▸ Estratto della fonte:
┏━━
I nazifascisti si oppongono alla Resistenza, che li minaccia con azioni di guerra, guerriglia e sabotaggi, scagliandosi non solo contro i combattenti, ma anche contro le popolazioni, che rappresentano un bersaglio più semplice: rappresaglie ed eccidi si moltiplicano e riguardano tutto il territorio nazionale (cfr. l’Atlante delle stragi naziste e fasciste all’indirizzo http://www.straginazifasciste.it/).
Responsabili di una violenza così diffusa non sono però solo i tedeschi (le SS e la Wehrmacht) ma anche i fascisti della Repubblica Sociale Italiana, che spesso agiscono in modo autonomo. Il fascismo repubblicano è responsabile dello scatenamento di una feroce guerra civile, che è anche una delle anime della Resistenza italiana.
┗━━
▸ Estratto dei dati:
┏━━
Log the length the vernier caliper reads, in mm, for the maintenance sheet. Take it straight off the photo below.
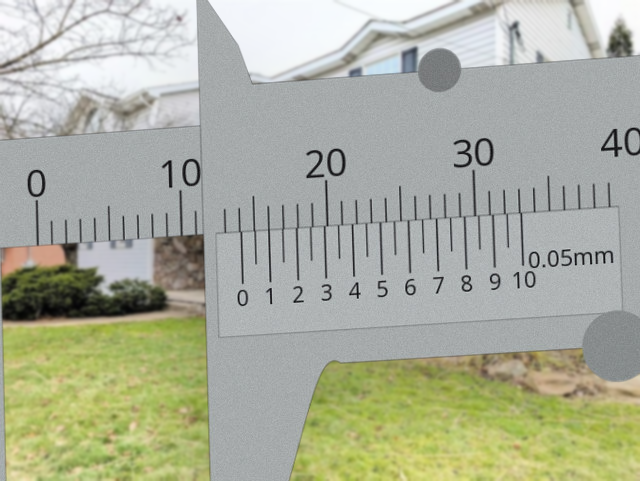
┗━━
▸ Problema: Prosegui il brano sulle stragi nazifasciste durante la Resistenza a partire dalla sua ultima frase.

▸ Esito del compito:
Superando prove durissime e benché colpito da perdite dolorose, il movimento di Resistenza continua a svilupparsi. Nel marzo 1944, al Comitato di Liberazione Nazionale Alta Italia (CLNAI), che opera nelle regioni settentrionali occupate dai tedeschi e ha sede a Milano, vengono attribuiti i poteri di “governo straordinario”: esso è quindi riconosciuto quale rappresentante politico dell’Italia settentrionale. Le varie formazioni militari partigiane sono coordinate, nel giugno 1944, nel “Corpo Volontari della Libertà” e, nelle diverse regioni e zone operative, sono istituiti comandi militari regionali, a stretto contatto con i CLN locali, e comandi zona in area di operazioni.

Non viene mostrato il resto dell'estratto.